I have to confess, this one was tough for me. The most straightforward way to test the statements is to use very simple sets.
S1 If any single value in the list is increased by 1, the number of different values in the list does not change.
Let's try a set of consecutive evens: 2, 4, 6, ... We'll have 20 different integers to start. If we increase any of them by 1, we'll still have 20 different integers, so we can use this set. And here we do not have any consecutive integers, so we have a NO.
Let's try to get a YES; this was a challenge.
Imagine a set like: 1, 1, 2, 4, 4, 5, 5, 6 (for simplicity's sake, we'll make a set with 8 integers, but the logic will work for a set with 20 integers too.)
We're starting with 5 different integers. If we increase a 1 to to a 2, we'll have 1, 2, 2, 4, 4, 5, 5, 6 --> still have 5 different integers. If we increase the 2 to a 3, we'll have 1, 1, 3, 4, 4, 5, 5, 6, we still have 5 different integers. If we increase the 4 to a 5, we'll still have 5 different integers. Same if we increase the 5 to a 6 or the 6 to a 7. So this set gives us a YES, we do have some consecutive integers here. (Getting a set to work was a little brain-melting.) S1 = Not Sufficient.
S2: This is easier:
First set: 2, 2, 4, 6, 8 .... No consecutive = NO
Second set: 2, 2, 3, 4, 5.... Consecutive integers = YES
So S2 is not sufficient.
Together: Let's go back to the sets I used for S1: Set One: 2, 4, 6, 8... And Set Two: 1, 1, 2, 4, 4, 5, 5, 6. Only the second set will work for our together scenario because the first one has no repeated elements. So I know I can get a YES using Set Two. The question is, can I get a NO, if both statements are true at the same time?

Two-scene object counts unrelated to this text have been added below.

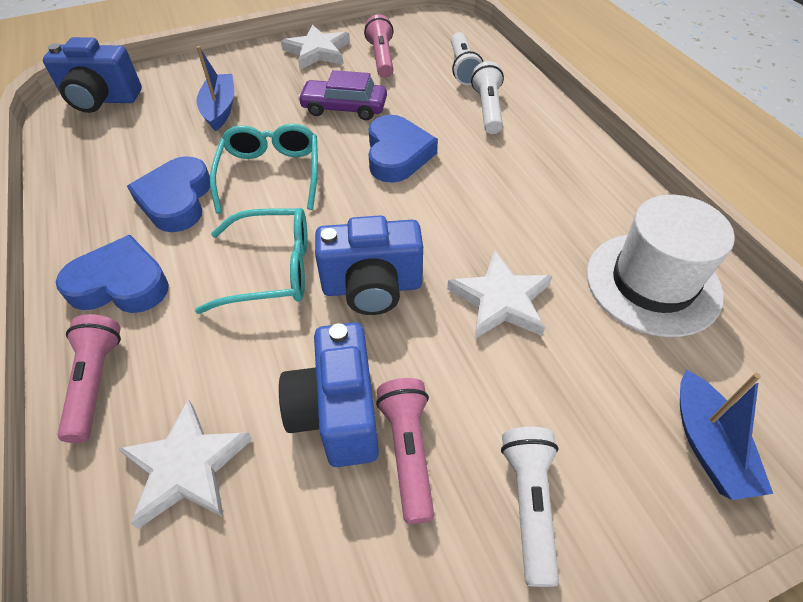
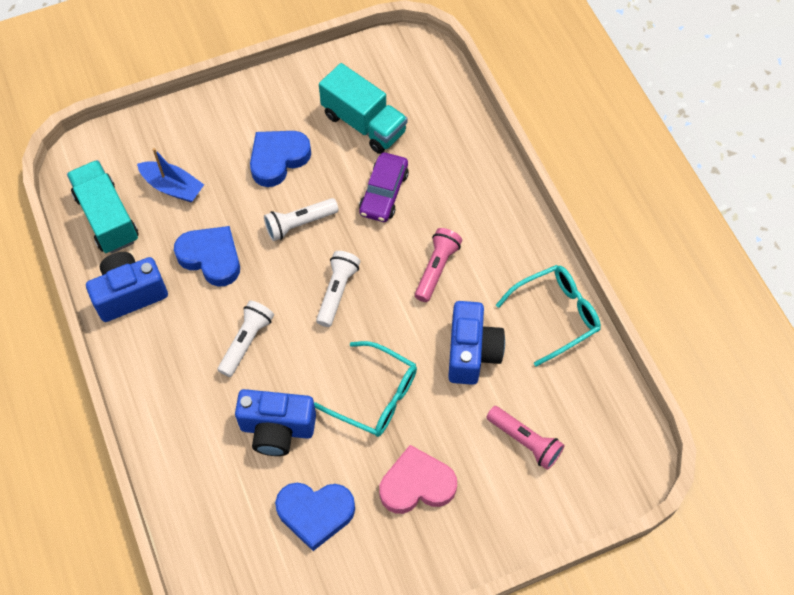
blue boat: 2 -> 1
pink flashlight: 3 -> 2
pink heart: 0 -> 1
turquoise truck: 0 -> 2
white hat: 1 -> 0
white star: 3 -> 0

And I don't see how: A set like this: 2, 2, 4, 4, 6, 6 would violate the first statement: changing the 2 to a 3 would increase the number of different integers in the set. Not usable. The only way to get a set that satisfies both is to have some consecutive elements, so together the answer must be YES. Answer = C
(Confession: this took me longer than 2 minutes. Brutal question.)